One of the optimists, Lauretta Onochie, who is President Buhari’s aide on social media, maintained that the legal challenge from Atiku and PDP is not strong enough to upturn the President’s four-year long mandate.
It could therefore be in a bid to ride on that sentiment that members of the Progressives in Academics (Pro-Acad), decided to fly their own kite by prompting President Buhari to avoid delays in naming and grooming his successor.
But apart from providing psychological retreat for the President, the Convener of Pro-Acad, Dr. Bolarinwa Bolaji, and his sponsors know full well that it is not Buhari’s job to name a successor.
And coming less than six months after inauguration, the call also tends to epitomise the mischief and intrigues that define APC politics. Pro-Acad succeeded in merely echoing the voices of their sponsors.
Echoing Southwest Leaders
By the tenor of their presentation, Pro-Acad seems to echo similar sentiments expressed by some Southwest APC leaders when they visited President Buhari. Although the group was described as Pa Ayo Fasanmi faction of the Afenifere, most of those on its delegation were chieftain of the ruling party.

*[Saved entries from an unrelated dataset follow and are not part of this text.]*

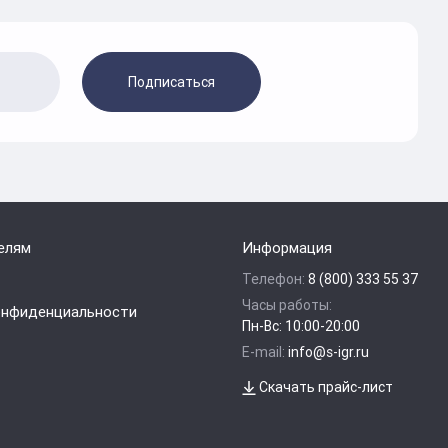
Подписаться
елям
Информация
Телефон:
8 (800) 333 55 37
Часы работы:
онфиденциальности
Пн-Вс: 10:00-20:00
E-mail:
info@s-igr.ru
Скачать прайс-лист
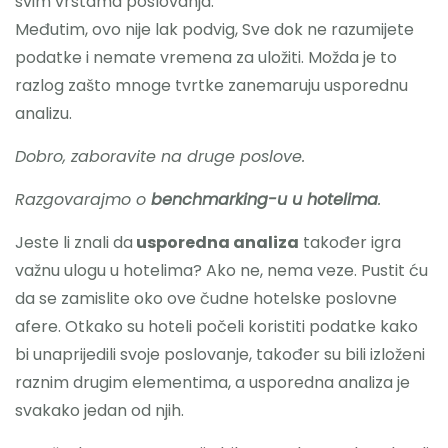
svim vrstama poslovanja.
Međutim, ovo nije lak podvig, Sve dok ne razumijete
podatke i nemate vremena za uložiti. Možda je to
razlog zašto mnoge tvrtke zanemaruju usporednu
analizu.
Dobro, zaboravite na druge poslove.
Razgovarajmo o
benchmarking-u u hotelima
.
Jeste li znali da
usporedna analiza
također igra
važnu ulogu u hotelima? Ako ne, nema veze. Pustit ću
da se zamislite oko ove čudne hotelske poslovne
afere. Otkako su hoteli počeli koristiti podatke kako
bi unaprijedili svoje poslovanje, također su bili izloženi
raznim drugim elementima, a usporedna analiza je
svakako jedan od njih.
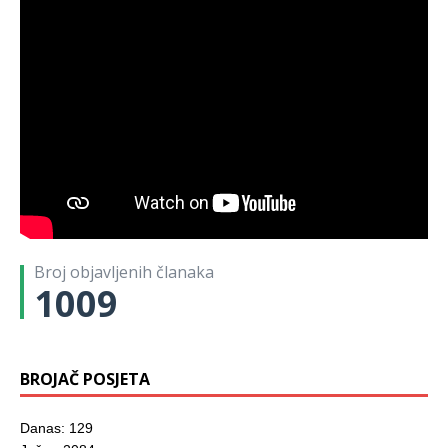
Broj objavljenih članaka
1009
BROJAČ POSJETA
Danas: 129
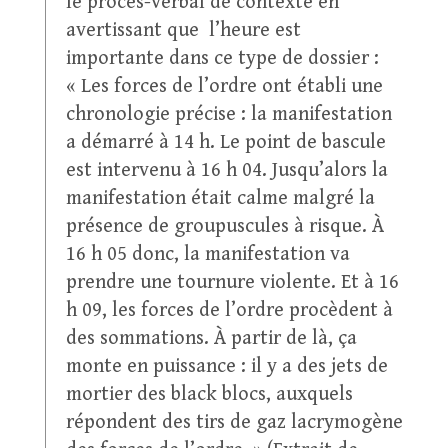
le procès-verbal de contexte en
avertissant que l’heure est
importante dans ce type de dossier :
« Les forces de l’ordre ont établi une
chronologie précise : la manifestation
a démarré à 14 h. Le point de bascule
est intervenu à 16 h 04. Jusqu’alors la
manifestation était calme malgré la
présence de groupuscules à risque. À
16 h 05 donc, la manifestation va
prendre une tournure violente. Et à 16
h 09, les forces de l’ordre procèdent à
des sommations. À partir de là, ça
monte en puissance : il y a des jets de
mortier des black blocs, auxquels
répondent des tirs de gaz lacrymogène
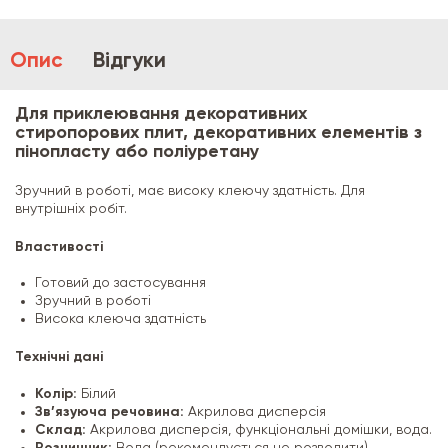
Опис
Відгуки
Для приклеювання декоративних
стиропорових плит, декоративних елементів з
пінопласту або поліуретану
Зручний в роботі, має високу клеючу здатність. Для
внутрішніх робіт.
Властивості
Готовий до застосування
Зручний в роботі
Висока клеюча здатність
Технічні дані
Колір:
Білий
Зв’язуюча речовина:
Акрилова дисперсія
Склад:
Акрилова дисперсія, функціональні домішки, вода.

Speaking during the meeting that fateful Tuesday, the leaders tried to set governance agenda for President Buhari through a presentation by Senator Olabiyi Durojaiye, asking for true federalism among four other sectoral requests, including security, education, youth employment, power supply and agriculture.
Those in attendance in addition to Durojaiye, were Bola Tinubu, Chief Segun Osoba, Senator Abiola Ajimobi and Chief Kemi Nelson among others. In his speech, Durojaiye had stated: “We seriously recommend clinging to the spirit and letters of our federal constitution. This is one sure way of achieving the desired goals of unity even in diversity, mutual respect, tolerance and giving true meaning to the opening phrase of our constitution that is, ‘we the people.’
“We will be a greater nation if we sincerely practice true federalism, think and act as Nigerians rather than as champions of the smaller units we were born into. Our big size is an asset worthy of preservation…”
Some observers described the presentation as a dry run of campaign stuff, wondering if the agenda setting was in a bid to ensure that President Buhari does not perform abysmally to make the 2023 presidential election very challenging for the party (chieftain).
But, sensing the similarity of Pro-Acad’s demand to the one from the Afenifere faction, President Buhari declared: “A lot of our young people are taking things for granted. Imagine contesting elections three times and ending up in the Supreme Court, it takes a lot of conviction and hard work.
“But people take things for granted; they say I want to be the president. As if I just closed my eyes and opened and I got it…
“Succession, to me this is very funny, because if I did find anybody I will create more problems for him or her. Let those who want to be President try as much as I did. I believe those who are interested need to know that I tried three times and the fourth time I thank God and technology, PVC.”
The President seemed to have said so little, but his summations spoke volumes to the treachery and infighting which the 2023 presidential considerations is causing for the ruling party.
And to the busybody academics, they got more than they bargained for when the taciturn Buhari declared as a matter of fact: “I think you have more to do as intellectuals to make sure you correct Nigeria’s intellectual development, it is very important for the next generation.”
How far APC and its chieftains, especially those angling for the Presidency, would go in sacrificing governance on the altar of politicking would be seen as the Presidency battles with its disputed mandate ad challenges of setting up the Next Level cabinet.